Transcribe the listing exactly; drop the images.

DATA RECORDS:
• • • • •
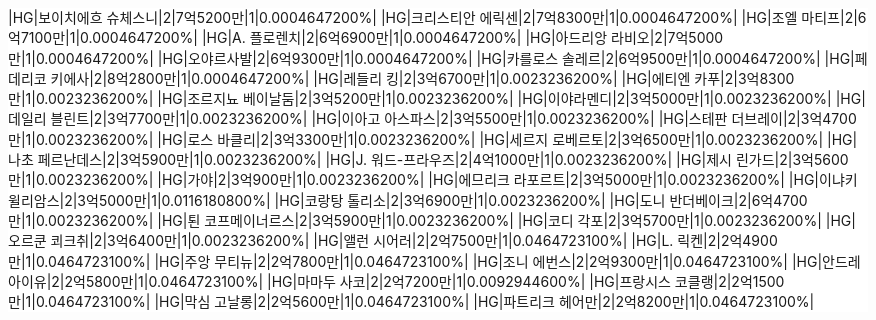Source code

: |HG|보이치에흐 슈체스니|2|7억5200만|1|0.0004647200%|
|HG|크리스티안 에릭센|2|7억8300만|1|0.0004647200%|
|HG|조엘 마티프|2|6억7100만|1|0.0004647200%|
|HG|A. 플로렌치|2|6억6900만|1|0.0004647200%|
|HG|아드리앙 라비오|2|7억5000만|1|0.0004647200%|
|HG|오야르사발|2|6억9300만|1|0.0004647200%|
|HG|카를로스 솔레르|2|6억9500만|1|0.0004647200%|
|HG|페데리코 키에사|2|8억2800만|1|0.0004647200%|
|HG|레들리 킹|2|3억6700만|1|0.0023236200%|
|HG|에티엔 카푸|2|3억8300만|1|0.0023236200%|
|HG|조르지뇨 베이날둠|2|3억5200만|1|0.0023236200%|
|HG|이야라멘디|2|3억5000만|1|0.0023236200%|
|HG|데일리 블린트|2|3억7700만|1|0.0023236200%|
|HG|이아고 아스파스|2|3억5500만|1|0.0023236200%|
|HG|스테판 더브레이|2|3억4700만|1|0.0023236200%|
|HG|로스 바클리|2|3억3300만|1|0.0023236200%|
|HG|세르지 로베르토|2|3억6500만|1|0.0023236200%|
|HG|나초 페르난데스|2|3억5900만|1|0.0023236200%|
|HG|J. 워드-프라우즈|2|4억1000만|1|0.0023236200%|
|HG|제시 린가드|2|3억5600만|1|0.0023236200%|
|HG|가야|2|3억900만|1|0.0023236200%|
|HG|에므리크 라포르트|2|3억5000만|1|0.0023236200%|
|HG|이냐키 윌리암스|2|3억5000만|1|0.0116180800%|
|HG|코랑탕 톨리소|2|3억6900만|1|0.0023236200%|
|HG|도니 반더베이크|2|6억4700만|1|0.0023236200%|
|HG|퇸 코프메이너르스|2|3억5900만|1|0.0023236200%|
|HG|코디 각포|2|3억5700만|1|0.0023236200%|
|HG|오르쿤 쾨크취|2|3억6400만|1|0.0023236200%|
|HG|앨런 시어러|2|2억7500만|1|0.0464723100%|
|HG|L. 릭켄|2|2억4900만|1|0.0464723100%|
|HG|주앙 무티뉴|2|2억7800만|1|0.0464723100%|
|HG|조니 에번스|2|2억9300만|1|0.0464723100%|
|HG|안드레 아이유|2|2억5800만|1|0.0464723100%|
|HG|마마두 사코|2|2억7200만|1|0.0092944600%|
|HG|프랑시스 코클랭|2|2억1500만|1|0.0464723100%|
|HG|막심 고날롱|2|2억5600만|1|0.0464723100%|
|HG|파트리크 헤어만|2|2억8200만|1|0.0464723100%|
• • • • •
YOUR RESPONSE:
Source code

: |HG|보이치에흐 슈체스니|2|7억5200만|1|0.0004647200%|
|HG|크리스티안 에릭센|2|7억8300만|1|0.0004647200%|
|HG|조엘 마티프|2|6억7100만|1|0.0004647200%|
|HG|A. 플로렌치|2|6억6900만|1|0.0004647200%|
|HG|아드리앙 라비오|2|7억5000만|1|0.0004647200%|
|HG|오야르사발|2|6억9300만|1|0.0004647200%|
|HG|카를로스 솔레르|2|6억9500만|1|0.0004647200%|
|HG|페데리코 키에사|2|8억2800만|1|0.0004647200%|
|HG|레들리 킹|2|3억6700만|1|0.0023236200%|
|HG|에티엔 카푸|2|3억8300만|1|0.0023236200%|
|HG|조르지뇨 베이날둠|2|3억5200만|1|0.0023236200%|
|HG|이야라멘디|2|3억5000만|1|0.0023236200%|
|HG|데일리 블린트|2|3억7700만|1|0.0023236200%|
|HG|이아고 아스파스|2|3억5500만|1|0.0023236200%|
|HG|스테판 더브레이|2|3억4700만|1|0.0023236200%|
|HG|로스 바클리|2|3억3300만|1|0.0023236200%|
|HG|세르지 로베르토|2|3억6500만|1|0.0023236200%|
|HG|나초 페르난데스|2|3억5900만|1|0.0023236200%|
|HG|J. 워드-프라우즈|2|4억1000만|1|0.0023236200%|
|HG|제시 린가드|2|3억5600만|1|0.0023236200%|
|HG|가야|2|3억900만|1|0.0023236200%|
|HG|에므리크 라포르트|2|3억5000만|1|0.0023236200%|
|HG|이냐키 윌리암스|2|3억5000만|1|0.0116180800%|
|HG|코랑탕 톨리소|2|3억6900만|1|0.0023236200%|
|HG|도니 반더베이크|2|6억4700만|1|0.0023236200%|
|HG|퇸 코프메이너르스|2|3억5900만|1|0.0023236200%|
|HG|코디 각포|2|3억5700만|1|0.0023236200%|
|HG|오르쿤 쾨크취|2|3억6400만|1|0.0023236200%|
|HG|앨런 시어러|2|2억7500만|1|0.0464723100%|
|HG|L. 릭켄|2|2억4900만|1|0.0464723100%|
|HG|주앙 무티뉴|2|2억7800만|1|0.0464723100%|
|HG|조니 에번스|2|2억9300만|1|0.0464723100%|
|HG|안드레 아이유|2|2억5800만|1|0.0464723100%|
|HG|마마두 사코|2|2억7200만|1|0.0092944600%|
|HG|프랑시스 코클랭|2|2억1500만|1|0.0464723100%|
|HG|막심 고날롱|2|2억5600만|1|0.0464723100%|
|HG|파트리크 헤어만|2|2억8200만|1|0.0464723100%|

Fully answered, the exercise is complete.